Fitz Roy: salvati 3 alpinisti cileni. Nella squadra di soccorso anche Meliffi e Cordin del CAI Eagle Team

Un’operazione di soccorso senza precedenti sul Fitz Roy salva tre alpinisti cileni grazie a un’azione corale, con il supporto del CAI Eagle Team.
Un momento dei soccorsi © Juan Cruz Adrogué

Un’operazione di soccorso complessa e senza precedenti ha permesso di salvare tre scalatori cileni bloccati per due giorni sulla parete est del Cerro Fitz Roy, in Argentina. I tre, due donne e un uomo, erano in condizioni critiche: soffrivano di ipotermia e disidratazione, e una di loro presentava un principio di congelamento alle mani.

La Commissione di Soccorso di El Chaltén ha immediatamente mobilitato quattro squadre, impiegando droni, scalatori e medici per localizzare e assistere gli alpinisti in difficoltà. Nonostante il forte vento e le difficili condizioni tecniche, i soccorritori sono riusciti a raggiungere i tre cileni, calandoli per 400 metri fino alla base della montagna. Da lì, un elicottero della Fuerza Aérea de Chile, grazie a un permesso speciale delle autorità argentine, ha effettuato l’evacuazione verso un centro medico in Cile. L’operazione è stata definita una delle più difficili degli ultimi 30 anni.

Tra i volontari che hanno preso parte al soccorso c’erano anche due giovani italiani del CAI Eagle Team, Marco Cordin e Giacomo Meliffi, attualmente impegnati nella spedizione patagonica di conclusione del progetto.

 

La testimonianza di Giacomo Meliffi

“Quando abbiamo saputo che c'era bisogno di volontari per soccorrere tre alpinisti cileni in difficoltà sul Fitz Roy, io e Marco Cordin abbiamo detto subito di sì. All’inizio eravamo tesi: nessuno dei due aveva mai partecipato a un’operazione di soccorso così complessa in un ambiente del genere. Ma non c'era tempo per pensarci troppo, ci siamo dati tutti una mano e siamo partiti.

Man mano che salivamo arrivavano buone notizie: i tre cileni riuscivano a scendere piano piano, così l’atmosfera si è un po’ rilassata.

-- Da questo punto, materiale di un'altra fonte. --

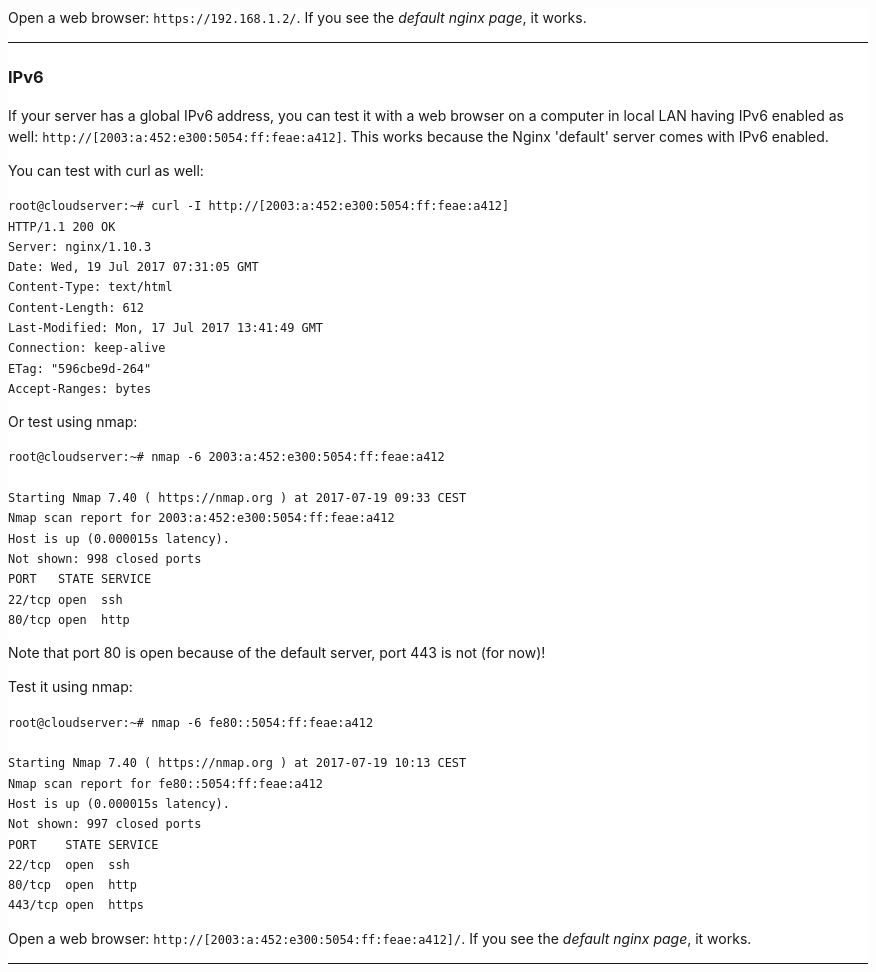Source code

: 
Open a web browser: `https://192.168.1.2/`. If you see the *default nginx page*, it works.

---

### IPv6

If your server has a global IPv6 address, you can test it with a web browser on a computer in local LAN having IPv6 enabled as well: `http://[2003:a:452:e300:5054:ff:feae:a412]`. 
This works because the Nginx 'default' server comes with IPv6 enabled.

You can test with curl as well:
```shell
root@cloudserver:~# curl -I http://[2003:a:452:e300:5054:ff:feae:a412]
HTTP/1.1 200 OK
Server: nginx/1.10.3
Date: Wed, 19 Jul 2017 07:31:05 GMT
Content-Type: text/html
Content-Length: 612
Last-Modified: Mon, 17 Jul 2017 13:41:49 GMT
Connection: keep-alive
ETag: "596cbe9d-264"
Accept-Ranges: bytes
```

Or test using nmap:
```shell
root@cloudserver:~# nmap -6 2003:a:452:e300:5054:ff:feae:a412

Starting Nmap 7.40 ( https://nmap.org ) at 2017-07-19 09:33 CEST
Nmap scan report for 2003:a:452:e300:5054:ff:feae:a412
Host is up (0.000015s latency).
Not shown: 998 closed ports
PORT   STATE SERVICE
22/tcp open  ssh
80/tcp open  http
```

Note that port 80 is open because of the default server, port 443 is not (for now)!

Test it using nmap:
```shell
root@cloudserver:~# nmap -6 fe80::5054:ff:feae:a412

Starting Nmap 7.40 ( https://nmap.org ) at 2017-07-19 10:13 CEST
Nmap scan report for fe80::5054:ff:feae:a412
Host is up (0.000015s latency).
Not shown: 997 closed ports
PORT    STATE SERVICE
22/tcp  open  ssh
80/tcp  open  http
443/tcp open  https
```

Open a web browser: `http://[2003:a:452:e300:5054:ff:feae:a412]/`. If you see the *default nginx page*, it works. 

---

Quando siamo arrivati sotto la Brecha de los Italianos, abbiamo visto che stavano già scendendo con un’altra cordata salita prima per offrire supporto, quindi non abbiamo dovuto scalare. Nel frattempo, abbiamo preparato del cibo e scavato una truna nella neve per accoglierli.

Quando sono arrivati, le loro condizioni non erano buone. Una delle ragazze era in stato confusionale e con un principio di congelamento alle mani, l’abbiamo subito sistemata nella truna e assistita. Anche il ragazzo non era completamente lucido, mentre la terza ragazza era in ottima forma. Dopo un paio d’ore di riposo, però, stavano già meglio e, forse, iniziavano a comprendere quanto accaduto. Piangevano, ci ringraziavano, l'avranno fatto mille volte, ancora increduli di essere salvi”.

 

L’esperienza di Marco Cordin

“È stata un’esperienza fortissima, fortunatamente finita bene. È stato anche un assaggio del vero ambiente patagonico, dove non esiste un soccorso organizzato, ma nel giro di pochi secondi un'intera comunità si mobilita: chi prende gli zaini, chi prepara il tè, e si va. Pensavamo di dover scalare per aiutarli a scendere, invece siamo finiti a cucinare – insieme a un fuoriclasse come Sean Villanueva, tra l’altro. E va bene così, perché in quel momento era quello di cui c’era bisogno.

È stata un'esperienza molto formativa, che mi ha insegnato quanto sia importante mettere da parte il proprio ego per dare una mano, qualunque cosa serva. Io pensavo che avrei dovuto scalare, che quello sarebbe stato il mio contributo, e invece ho fatto il cuoco, perché di quello c'era bisogno. Ed è giusto così”.